More than eight decades after it was installed, a memorial to the three 19th-century sibling novelists in London’s Westminster Abbey was amended Thursday to restore the diaereses – the two dots over the e in their surname.

The dots — which indicate that the name is pronounced “brontay” rather than “bront” — were omitted when the stone tablet commemorating Charlotte, Emily and Anne was erected in the abbey’s Poets’ Corner in October 1939, just after the outbreak of World War II.

They were restored after Brontë historian Sharon Wright, editor of the Brontë Society Gazette, raised the issue with Dean of Westminster David Hoyle. The abbey asked its stonemason to tap in the dots and its conservator to paint them.

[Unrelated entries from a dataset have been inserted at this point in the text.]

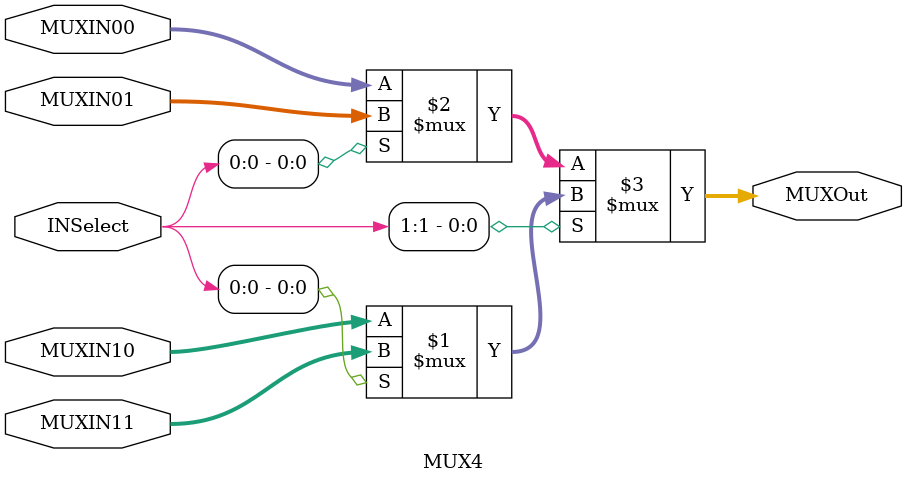
<source format=v>
`timescale 1ns / 1ps


module MUX4#(parameter Size = 32)(
    input [1:0] INSelect,
    input [Size-1:0] MUXIN00,
    input [Size-1:0] MUXIN01,
    input [Size-1:0] MUXIN10,
    input [Size-1:0] MUXIN11,
    output [Size-1:0] MUXOut
    );
    assign MUXOut = INSelect[1] ? (INSelect[0] ? MUXIN11 : MUXIN10) : (INSelect[0] ? MUXIN01 : MUXIN00);
endmodule

</source>
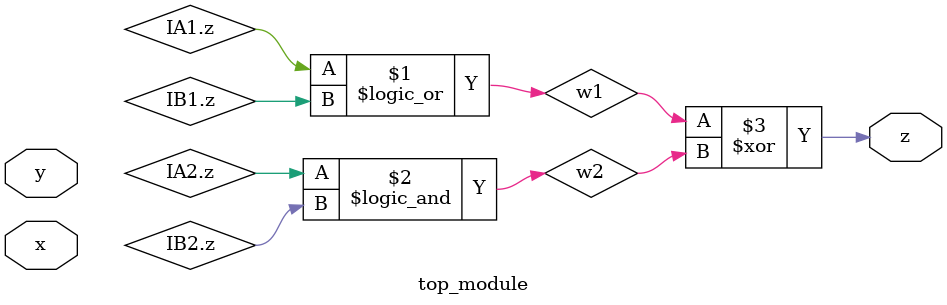
<source format=v>
module top_module (
        input x, 
        input y, 
        output z
);

	A IA1(.x(x),.y(y));
	B IB1(.x(x),.y(y));
	A IA2(.x(x),.y(y));
	B IB2(.x(x),.y(y));

	assign w1 = IA1.z || IB1.z;
	assign w2 = IA2.z && IB2.z;

	assign z = w1 ^ w2;



endmodule

</source>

“There’s no paper record for anyone complaining about this or mentioning this, so I just wanted to put it right, really,” Wright said. “These three Yorkshire women deserve their place here, but they also deserve to have their name spelled correctly.”

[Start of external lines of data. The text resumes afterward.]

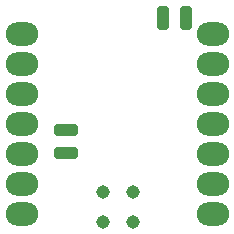
<source format=gbp>
%TF.GenerationSoftware,KiCad,Pcbnew,6.0.5-a6ca702e91~116~ubuntu22.04.1*%
%TF.CreationDate,2022-06-19T22:19:09-07:00*%
%TF.ProjectId,dwm3000_xiao,64776d33-3030-4305-9f78-69616f2e6b69,v2*%
%TF.SameCoordinates,Original*%
%TF.FileFunction,Paste,Bot*%
%TF.FilePolarity,Positive*%
%FSLAX46Y46*%
G04 Gerber Fmt 4.6, Leading zero omitted, Abs format (unit mm)*
G04 Created by KiCad (PCBNEW 6.0.5-a6ca702e91~116~ubuntu22.04.1) date 2022-06-19 22:19:09*
%MOMM*%
%LPD*%
G01*
G04 APERTURE LIST*
G04 Aperture macros list*
%AMRoundRect*
0 Rectangle with rounded corners*
0 $1 Rounding radius*
0 $2 $3 $4 $5 $6 $7 $8 $9 X,Y pos of 4 corners*
0 Add a 4 corners polygon primitive as box body*
4,1,4,$2,$3,$4,$5,$6,$7,$8,$9,$2,$3,0*
0 Add four circle primitives for the rounded corners*
1,1,$1+$1,$2,$3*
1,1,$1+$1,$4,$5*
1,1,$1+$1,$6,$7*
1,1,$1+$1,$8,$9*
0 Add four rect primitives between the rounded corners*
20,1,$1+$1,$2,$3,$4,$5,0*
20,1,$1+$1,$4,$5,$6,$7,0*
20,1,$1+$1,$6,$7,$8,$9,0*
20,1,$1+$1,$8,$9,$2,$3,0*%
G04 Aperture macros list end*
%ADD10RoundRect,0.254000X-0.762000X-0.254000X0.762000X-0.254000X0.762000X0.254000X-0.762000X0.254000X0*%
%ADD11C,1.143000*%
%ADD12RoundRect,0.254000X-0.254000X0.762000X-0.254000X-0.762000X0.254000X-0.762000X0.254000X0.762000X0*%
%ADD13O,2.748280X1.998980*%
G04 APERTURE END LIST*
D10*
%TO.C,U1*%
X64262000Y-71755000D03*
X64262000Y-69850000D03*
D11*
X69945803Y-75059901D03*
X67405803Y-75059901D03*
X69945803Y-77599901D03*
X67405803Y-77599901D03*
D12*
X74422000Y-60325000D03*
X72517000Y-60325000D03*
D13*
X76704680Y-76913534D03*
X76704680Y-74373534D03*
X76704680Y-71833534D03*
X76704680Y-69293534D03*
X76704680Y-66753534D03*
X76704680Y-64213534D03*
X76704680Y-61673534D03*
X60540120Y-61673534D03*
X60540120Y-64213534D03*
X60540120Y-66753534D03*
X60540120Y-69293534D03*
X60540120Y-71833534D03*
X60540120Y-74373534D03*
X60540120Y-76913534D03*
%TD*%
M02*

</source>
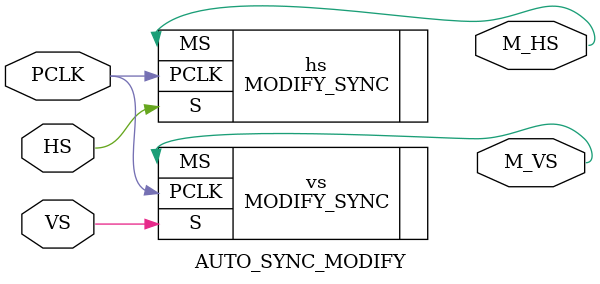
<source format=v>
module AUTO_SYNC_MODIFY  (
input PCLK ,
input VS ,
input HS,

output M_VS,
output M_HS 

) ; 

//--v
MODIFY_SYNC   vs(
 .PCLK(PCLK),  
 .S  (VS), 
 .MS (M_VS)
);
//--h
MODIFY_SYNC   hs(
 .PCLK(PCLK),  
 .S  (HS), 
 .MS (M_HS)
);

endmodule 

</source>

It’s believed the writers’ Irish father Patrick changed the spelling of his surname from Brunty or Prunty when he went to university in England.

Raised on the wild Yorkshire moors, all three sisters died before they were 40, leaving enduring novels including Charlotte’s “Jane Eyre,” Emily’s “Wuthering Heights” and Anne’s “The Tenant of Wildfell Hall.”

Rebecca Yorke, director of the Brontë Society, welcomed the restoration.

“As the Brontës and their work are loved and respected all over the world, it’s entirely appropriate that their name is spelled correctly on their memorial,” she said.